GIVEN INFORMATION: Begin

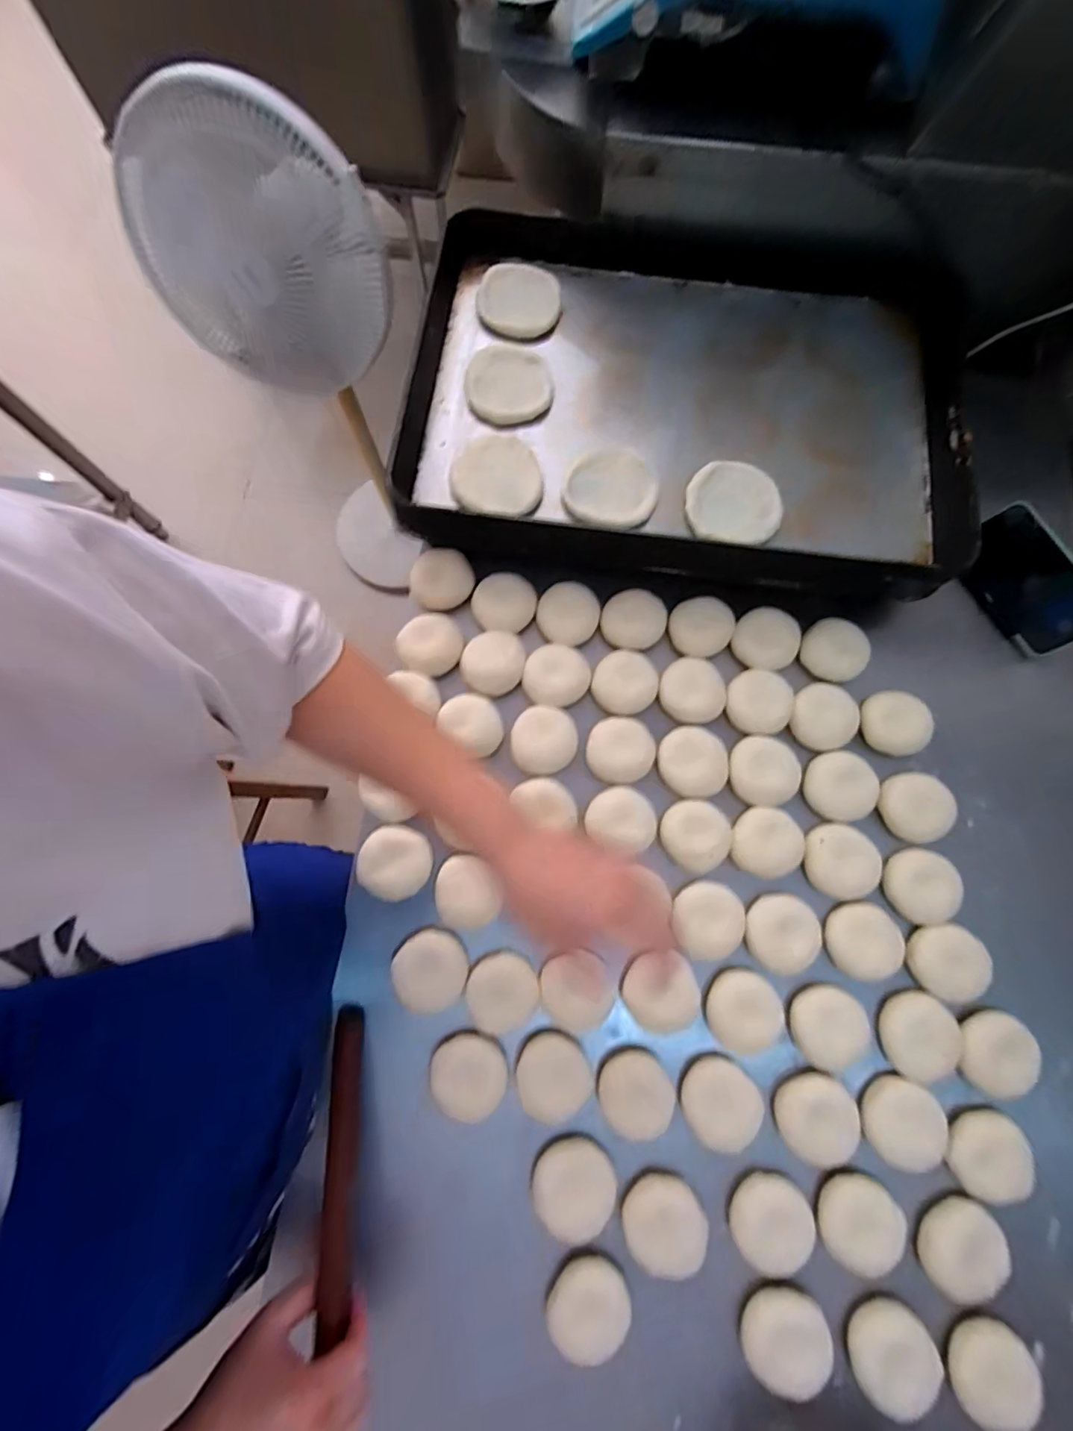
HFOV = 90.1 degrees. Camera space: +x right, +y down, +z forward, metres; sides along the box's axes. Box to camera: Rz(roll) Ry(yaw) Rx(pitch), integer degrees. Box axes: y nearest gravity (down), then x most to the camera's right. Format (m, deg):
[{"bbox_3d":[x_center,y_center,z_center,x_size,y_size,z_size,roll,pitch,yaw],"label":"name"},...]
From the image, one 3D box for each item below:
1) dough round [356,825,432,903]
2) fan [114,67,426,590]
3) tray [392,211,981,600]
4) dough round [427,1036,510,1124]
[{"bbox_3d":[-0.141,0.148,0.537,0.068,0.021,0.069,19,77,3],"label":"dough round"},{"bbox_3d":[-0.382,-0.665,0.767,0.359,0.331,0.122,-5,54,18],"label":"fan"},{"bbox_3d":[0.173,-0.362,0.603,0.594,0.067,0.420,9,79,0],"label":"tray"},{"bbox_3d":[-0.063,0.336,0.497,0.067,0.023,0.066,0,77,-1],"label":"dough round"}]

GIVEN INFORMATION: End

* [TASK REQUIREMENTS]: All lines above that hold the string "pitch" should be copied.

* [EXERCISE RESPONSE]:
HFOV = 90.1 degrees. Camera space: +x right, +y down, +z forward, metres; sides along the box's axes. Box to camera: Rz(roll) Ry(yaw) Rx(pitch), integer degrees. Box axes: y nearest gravity (down), then x most to the camera's right. Format (m, deg):
[{"bbox_3d":[x_center,y_center,z_center,x_size,y_size,z_size,roll,pitch,yaw],"label":"name"},...]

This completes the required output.